* begin Provided passage *
I have been told by the adventurous and the wise that the world’s best mountains lie in Pakistan: the longest glaciers outside poles, the highest
8,000 meter peaks; K2 (8,611 meters), Broad Peak (8,047 meters), Gasherbrum I (8,068 meters), Gasherbrum II (8,035 meters), Gasherbrum III (7,952 meters), Gasherbrum IV (7 924 meters), Masherbrum (7 821 meters)
and Chogolisa ( 7,668 meters) can all be seen from the upper reaches of the Baltoro glacier, as well as other countless peaks and natural wonders along the trail with
some of the most unspoiled and remote wilderness. The grandeur of the mountains that surround the region is unparallel on this plant earth. These peaks have
held a particular fascination for elite mountaineers since Godwin Austen became the first European to visit this part of the Karakoram in 1861.
In July, 2008, six of us went on a trek to the Baltoro glacier, K2 base camp Concordia and over the incredible Gondogoro La, the highest mountain concentration
of 8,000 meter peaks on earth – a big adventure for us, and a quite popular one. Hundreds of people make the trek every year. We spent 15
days on the K2 Concordia Gondogoro La route. It is often done in only 14 days, but we chose to take an extra day to help us adjust to the altitude better, and
increase our chances of being succcessful.
We organized our trek through Vertical Explorers Expeditions Treks & Tours in Pakistan, great to work with and professional in all their arrangements.
* end Provided passage *
▶ _Problem set_:
1/ List every mountain peak that the Baltoro trek account names along with a height in meters.
2/ Carry on writing the account of the Baltoro glacier trek, beginning right after its final sentence.
The items that come next have no connection to the account of the Baltoro glacier trek.
* begin Information provided *
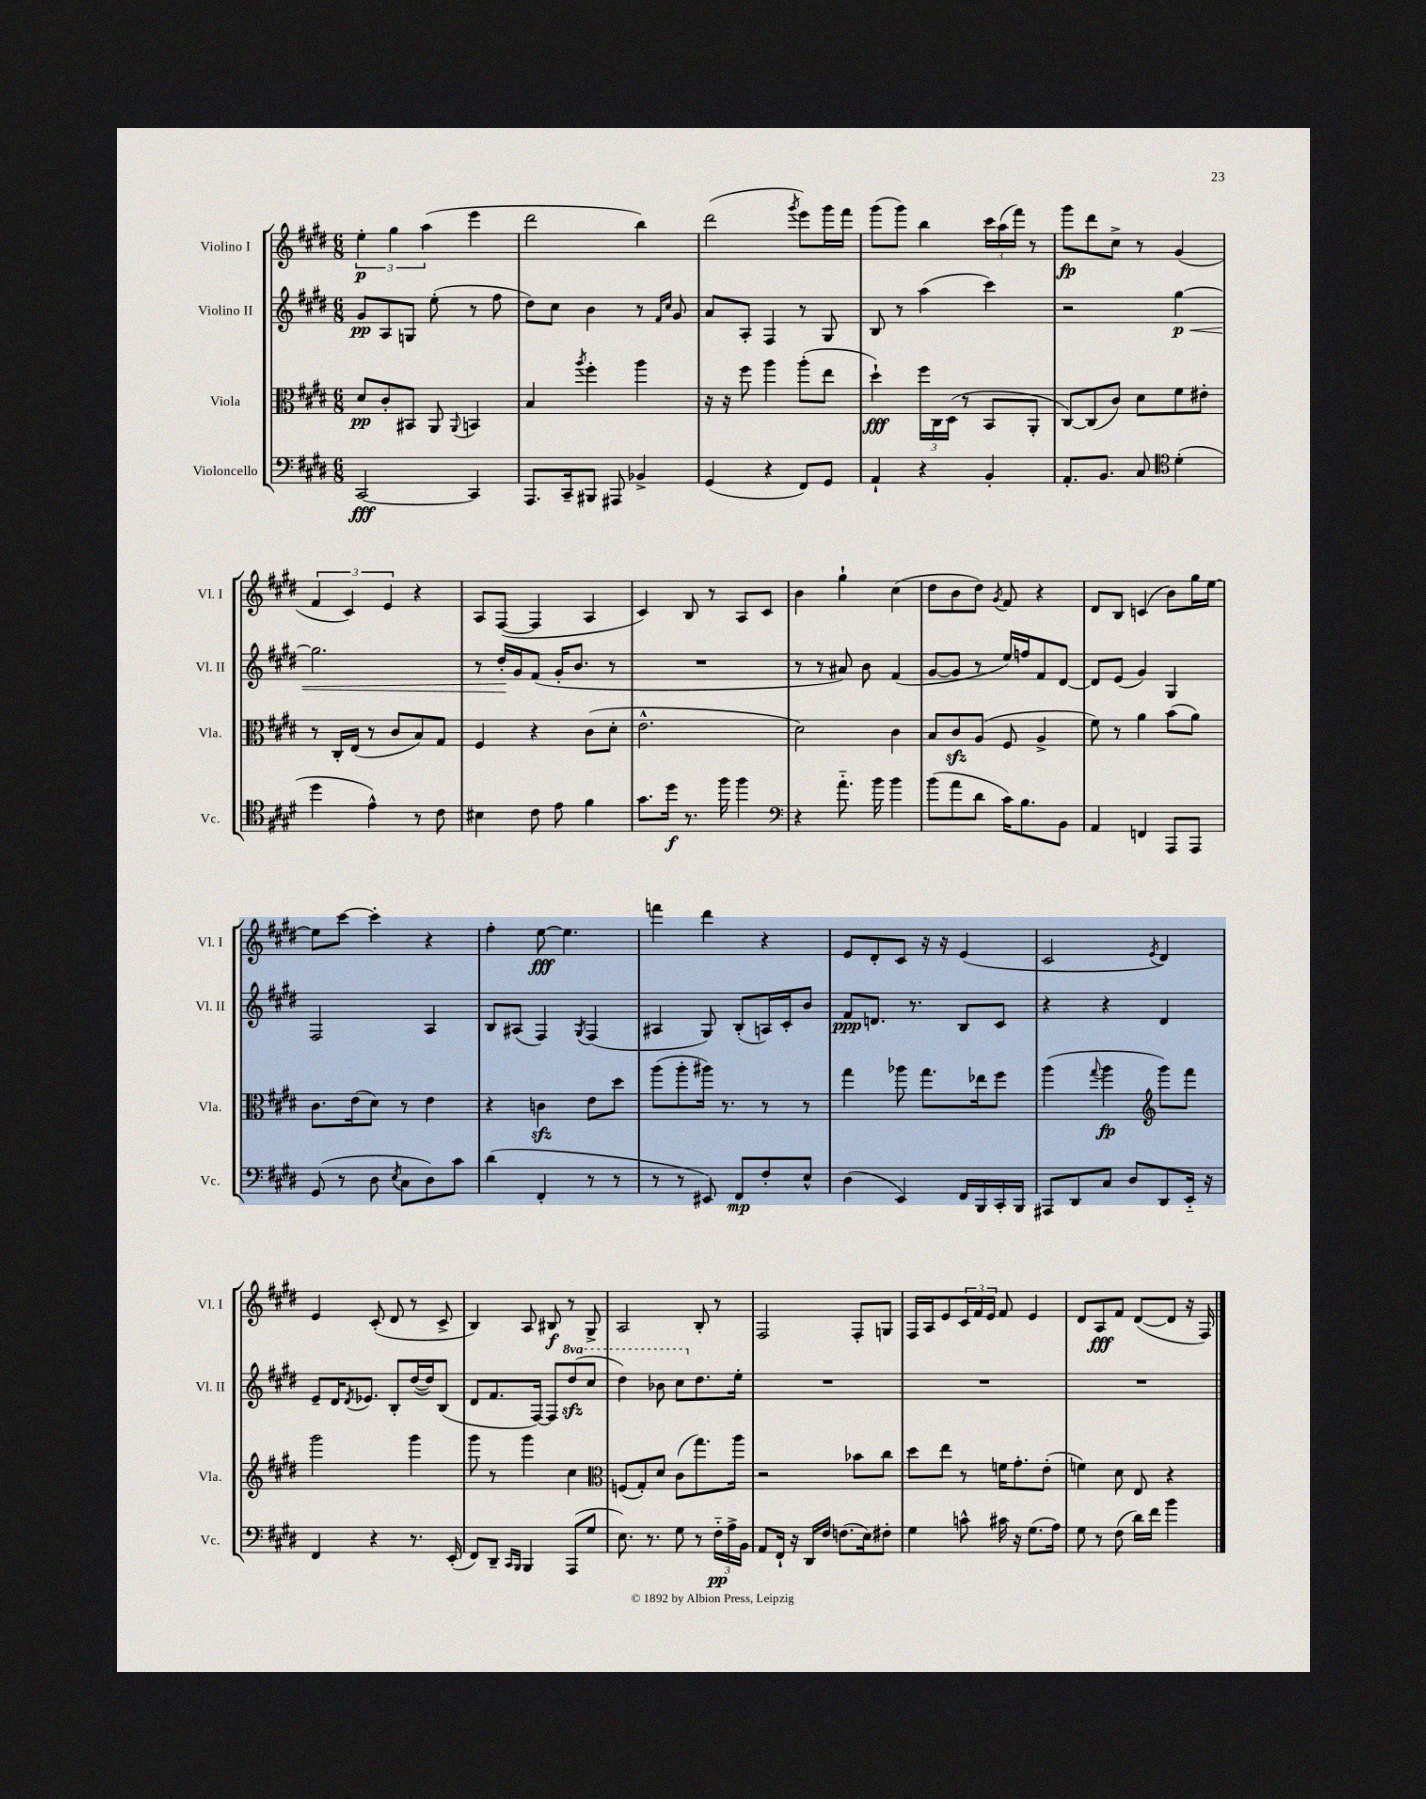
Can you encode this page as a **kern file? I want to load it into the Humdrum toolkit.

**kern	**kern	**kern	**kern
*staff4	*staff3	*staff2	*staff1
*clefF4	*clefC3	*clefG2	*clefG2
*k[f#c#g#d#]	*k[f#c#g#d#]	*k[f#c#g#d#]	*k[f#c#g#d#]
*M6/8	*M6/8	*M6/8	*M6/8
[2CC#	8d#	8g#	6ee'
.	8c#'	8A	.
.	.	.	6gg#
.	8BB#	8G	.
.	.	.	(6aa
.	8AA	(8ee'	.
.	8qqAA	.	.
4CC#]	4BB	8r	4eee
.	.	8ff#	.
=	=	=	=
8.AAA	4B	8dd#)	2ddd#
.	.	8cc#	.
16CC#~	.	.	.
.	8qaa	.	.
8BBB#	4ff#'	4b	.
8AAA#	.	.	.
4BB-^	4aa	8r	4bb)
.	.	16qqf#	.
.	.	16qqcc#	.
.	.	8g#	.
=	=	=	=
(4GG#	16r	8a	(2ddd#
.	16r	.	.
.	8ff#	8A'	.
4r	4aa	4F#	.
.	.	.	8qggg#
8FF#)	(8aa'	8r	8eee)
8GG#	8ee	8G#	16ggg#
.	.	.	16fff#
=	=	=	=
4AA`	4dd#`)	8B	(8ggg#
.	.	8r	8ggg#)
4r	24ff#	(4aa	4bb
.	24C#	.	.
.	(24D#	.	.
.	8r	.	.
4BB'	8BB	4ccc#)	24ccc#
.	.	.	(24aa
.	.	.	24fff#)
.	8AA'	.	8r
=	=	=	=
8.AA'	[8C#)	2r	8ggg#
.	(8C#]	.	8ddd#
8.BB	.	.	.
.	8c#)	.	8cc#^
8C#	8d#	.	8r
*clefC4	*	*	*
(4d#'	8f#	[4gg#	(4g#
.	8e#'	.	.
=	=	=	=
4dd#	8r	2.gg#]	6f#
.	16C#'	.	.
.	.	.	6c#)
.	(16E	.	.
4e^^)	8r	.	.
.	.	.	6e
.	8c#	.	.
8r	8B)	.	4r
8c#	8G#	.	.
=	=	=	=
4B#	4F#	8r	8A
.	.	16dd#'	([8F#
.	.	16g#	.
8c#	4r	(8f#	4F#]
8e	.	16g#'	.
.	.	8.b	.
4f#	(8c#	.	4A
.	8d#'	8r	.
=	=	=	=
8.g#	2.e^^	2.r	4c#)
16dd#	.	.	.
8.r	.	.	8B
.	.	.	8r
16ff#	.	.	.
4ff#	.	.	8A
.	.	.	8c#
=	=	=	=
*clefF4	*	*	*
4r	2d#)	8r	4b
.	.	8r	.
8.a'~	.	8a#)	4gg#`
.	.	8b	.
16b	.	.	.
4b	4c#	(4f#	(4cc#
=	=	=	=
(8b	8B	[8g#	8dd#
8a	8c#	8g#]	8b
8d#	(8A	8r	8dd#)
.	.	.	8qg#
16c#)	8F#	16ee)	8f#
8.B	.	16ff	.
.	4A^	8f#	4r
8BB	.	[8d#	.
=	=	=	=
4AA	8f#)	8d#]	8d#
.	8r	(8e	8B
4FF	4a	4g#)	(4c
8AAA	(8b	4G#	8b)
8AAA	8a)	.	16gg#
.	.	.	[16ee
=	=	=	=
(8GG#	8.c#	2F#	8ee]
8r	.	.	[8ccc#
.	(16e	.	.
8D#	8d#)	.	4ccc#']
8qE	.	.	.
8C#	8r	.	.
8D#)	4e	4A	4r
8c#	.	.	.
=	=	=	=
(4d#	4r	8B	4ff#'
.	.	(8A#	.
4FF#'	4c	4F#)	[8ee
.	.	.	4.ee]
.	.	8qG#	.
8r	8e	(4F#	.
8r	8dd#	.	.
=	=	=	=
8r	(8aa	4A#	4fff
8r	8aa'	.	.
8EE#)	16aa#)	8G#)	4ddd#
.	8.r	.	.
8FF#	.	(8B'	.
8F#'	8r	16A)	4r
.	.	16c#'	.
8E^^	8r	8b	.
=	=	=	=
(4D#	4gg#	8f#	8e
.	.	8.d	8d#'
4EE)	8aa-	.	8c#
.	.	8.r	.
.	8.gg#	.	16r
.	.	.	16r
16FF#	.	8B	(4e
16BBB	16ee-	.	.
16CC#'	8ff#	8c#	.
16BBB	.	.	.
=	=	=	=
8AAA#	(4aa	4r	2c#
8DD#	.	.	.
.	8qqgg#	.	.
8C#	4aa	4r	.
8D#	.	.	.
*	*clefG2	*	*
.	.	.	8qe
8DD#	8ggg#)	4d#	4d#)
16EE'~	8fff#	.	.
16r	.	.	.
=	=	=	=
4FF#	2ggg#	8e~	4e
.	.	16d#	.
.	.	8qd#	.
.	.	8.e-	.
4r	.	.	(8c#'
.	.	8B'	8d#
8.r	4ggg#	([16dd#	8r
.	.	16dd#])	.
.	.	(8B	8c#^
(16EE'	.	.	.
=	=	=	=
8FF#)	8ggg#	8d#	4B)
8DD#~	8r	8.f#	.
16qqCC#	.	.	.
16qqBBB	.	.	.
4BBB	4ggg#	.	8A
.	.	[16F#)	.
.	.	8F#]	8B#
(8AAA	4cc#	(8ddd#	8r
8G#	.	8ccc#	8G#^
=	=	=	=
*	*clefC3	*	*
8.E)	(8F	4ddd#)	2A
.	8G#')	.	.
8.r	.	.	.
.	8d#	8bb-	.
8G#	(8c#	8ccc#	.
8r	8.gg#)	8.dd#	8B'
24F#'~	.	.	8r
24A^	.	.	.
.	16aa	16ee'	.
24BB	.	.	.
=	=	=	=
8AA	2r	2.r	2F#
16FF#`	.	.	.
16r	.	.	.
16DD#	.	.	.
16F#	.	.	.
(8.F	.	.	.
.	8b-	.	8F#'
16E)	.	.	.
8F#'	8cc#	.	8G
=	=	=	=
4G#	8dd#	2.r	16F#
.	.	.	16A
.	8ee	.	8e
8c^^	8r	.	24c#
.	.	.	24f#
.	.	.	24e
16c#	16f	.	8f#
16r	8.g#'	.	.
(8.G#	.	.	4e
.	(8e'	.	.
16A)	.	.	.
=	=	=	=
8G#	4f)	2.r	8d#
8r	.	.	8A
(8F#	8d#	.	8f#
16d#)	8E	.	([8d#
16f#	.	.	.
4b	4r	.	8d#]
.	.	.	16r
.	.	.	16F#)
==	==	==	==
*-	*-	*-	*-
* end Information provided *
▶ _Answers to the problems_:
1/ K2, Broad Peak, Gasherbrum I, Gasherbrum II, Gasherbrum III, Gasherbrum IV, Masherbrum, Chogolisa

2/
For the 6 of us, we had 35 porters, 2 sirdars, 1 cook and 1 guide. Our guide was Anwar. As part of the orientation, every possible effort was made for everyone to get to the top of Gondogoro La, if at all possible. Trekkers who are close to the summit, are strongly encouraged and assisted to continue. We found this to be true, but we could not have done it without help,
from start to finish.
We spent the first day being briefed at Alpine Club and sightseeing in the twin cities of Islamabad and Rawalpindi. After a sumptuous welcome dinner (local
specialties) and sunset /evening view of the twin cities from Islamabad’s view point, Pir Sohawa, we went off to bed for a good night’s sleep.
We took an internal flight to Skardu, passing close to Nanga Parbat, over hundreds of snow capped peaks and glaciers. It took about 50 minutes, the most spectacular flight I have ever been on. Soon after arrival at Skardu, we were taken for sightseeing to two famous lakes, Kachura and Frokso, and
a village. Late afternoon in Skardu we explored the Skardu Bazaar, checked our personal gear, then relaxed in the picturesque Shangrilla Resorts Garden overlooking the lake.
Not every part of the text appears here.